The smaller screen may be the more natural home of Scooby-Doo even though "Scoob!" aspires to be so much like other big-screen franchises. This latest film, following a pair of live-action movies in the aughts, has replaced the usual small-time mysteries of "Scooby-Doo" with the familiar world-jeopardizing dangers of comic-book movies. Even Scooby gets outfitted in spandex.

It's a less discussed and tiresome effect of Marvel movies that so many kids films have adopted their rhythms and plot lines. The superhero takeover extends into so many realms of pop culture that wanly surrender, joining in lock step. Incorporating characters like Blue Falcon, Dick Dastardly, Captain Caveman and Dynomutt, "Scoob!" has also tried to grow an interconnected Hanna-Barbera universe, a gambit that only adds to the feeling of force-fed corporate synergy.

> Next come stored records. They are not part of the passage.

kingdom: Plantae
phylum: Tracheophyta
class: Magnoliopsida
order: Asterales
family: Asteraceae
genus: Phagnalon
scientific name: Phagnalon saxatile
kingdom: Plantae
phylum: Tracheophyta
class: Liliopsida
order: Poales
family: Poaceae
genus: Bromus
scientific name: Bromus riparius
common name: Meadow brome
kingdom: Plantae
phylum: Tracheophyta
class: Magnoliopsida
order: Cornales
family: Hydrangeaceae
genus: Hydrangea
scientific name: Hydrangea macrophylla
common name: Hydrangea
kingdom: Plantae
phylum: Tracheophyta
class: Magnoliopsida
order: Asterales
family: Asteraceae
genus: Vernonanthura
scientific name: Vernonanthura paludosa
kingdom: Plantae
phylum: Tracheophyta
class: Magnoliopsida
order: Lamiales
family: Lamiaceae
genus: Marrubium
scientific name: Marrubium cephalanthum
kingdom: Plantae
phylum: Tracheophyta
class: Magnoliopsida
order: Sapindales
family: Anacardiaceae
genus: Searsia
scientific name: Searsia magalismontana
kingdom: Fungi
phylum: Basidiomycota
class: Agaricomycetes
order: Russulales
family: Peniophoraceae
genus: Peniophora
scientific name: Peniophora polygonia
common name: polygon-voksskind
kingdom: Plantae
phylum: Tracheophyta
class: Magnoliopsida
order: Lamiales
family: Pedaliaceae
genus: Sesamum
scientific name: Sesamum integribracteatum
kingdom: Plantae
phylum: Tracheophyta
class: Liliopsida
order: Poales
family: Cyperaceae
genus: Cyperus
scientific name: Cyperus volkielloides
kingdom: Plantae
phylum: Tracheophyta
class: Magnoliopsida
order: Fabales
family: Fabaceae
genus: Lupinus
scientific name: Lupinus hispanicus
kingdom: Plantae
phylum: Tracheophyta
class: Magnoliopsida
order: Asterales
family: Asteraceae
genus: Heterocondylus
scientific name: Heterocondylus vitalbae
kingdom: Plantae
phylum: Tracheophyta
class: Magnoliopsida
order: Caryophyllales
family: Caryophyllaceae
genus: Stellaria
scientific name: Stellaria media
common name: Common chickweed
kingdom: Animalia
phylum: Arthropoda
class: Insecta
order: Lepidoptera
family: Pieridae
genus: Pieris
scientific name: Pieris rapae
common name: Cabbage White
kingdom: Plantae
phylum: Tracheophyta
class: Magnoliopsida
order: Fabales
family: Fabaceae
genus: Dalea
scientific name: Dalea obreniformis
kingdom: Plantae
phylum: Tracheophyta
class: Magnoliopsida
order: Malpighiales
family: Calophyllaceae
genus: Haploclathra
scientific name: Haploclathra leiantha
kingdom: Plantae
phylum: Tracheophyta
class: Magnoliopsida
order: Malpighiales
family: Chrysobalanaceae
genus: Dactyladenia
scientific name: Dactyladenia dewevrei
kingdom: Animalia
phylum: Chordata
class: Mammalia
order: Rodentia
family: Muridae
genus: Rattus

Director Tony Cervone, a longtime Hanna-Barbera and Warner Bros. Animation veteran, opens "Scoob!" with an origin story, flashing back to when Scooby (voiced again by Frank Welker) met Shaggy (Will Forte, taking over for Casey Kasem).

Hundreds of cases later, the movie catches up with Mystery Inc. gang, including Fred (Zac Efron), Daphne (Amanda Seyfried) and Velma (Gina Rodriguez). Setting things in motion is, of all people, Simon Cowell (voicing himself and appearing in weirdly accurate animated form), who professes friendship has no value. "Scoob!" will test the bond between Shaggy and Scooby.

Things immediately go haywire. A spaceship arrives and abducts Shaggy and Scooby. Aboard is the son of Blue Falcon (Mark Wahlberg) and his robotic canine Dynomutt (Ken Jeong), who need Scooby to help stop a scheme launched by Dick Dastardly (Jason Isaacs) involving ancient, mythic dogs.

If Greek antiquity isn't where you'd expect a "Scooby Doo" movie to go, you'll probably also be thrown by straining-to-be-hip gags about the Hemsworth brothers and stealing Netflix passwords. Right down to that exclamation point in the title, "Scoob!" is trying much too hard to be just like every other movie. "Scooby Doo" was never the most unpredictable of shows but "Scoob!" has merely swapped the original's blueprint for that of a superhero movie. You'll be left mournfully munching a bag of Scooby Snacks while wondering, "Scooby-Dooby-Doo, where are you?"


"Scoob!" a Warner Bros. Pictures release, is rated PG by the Motion Picture Association of America for some action, language and rude/suggestive humor. Running time: 94 minutes. One and a half stars out of four.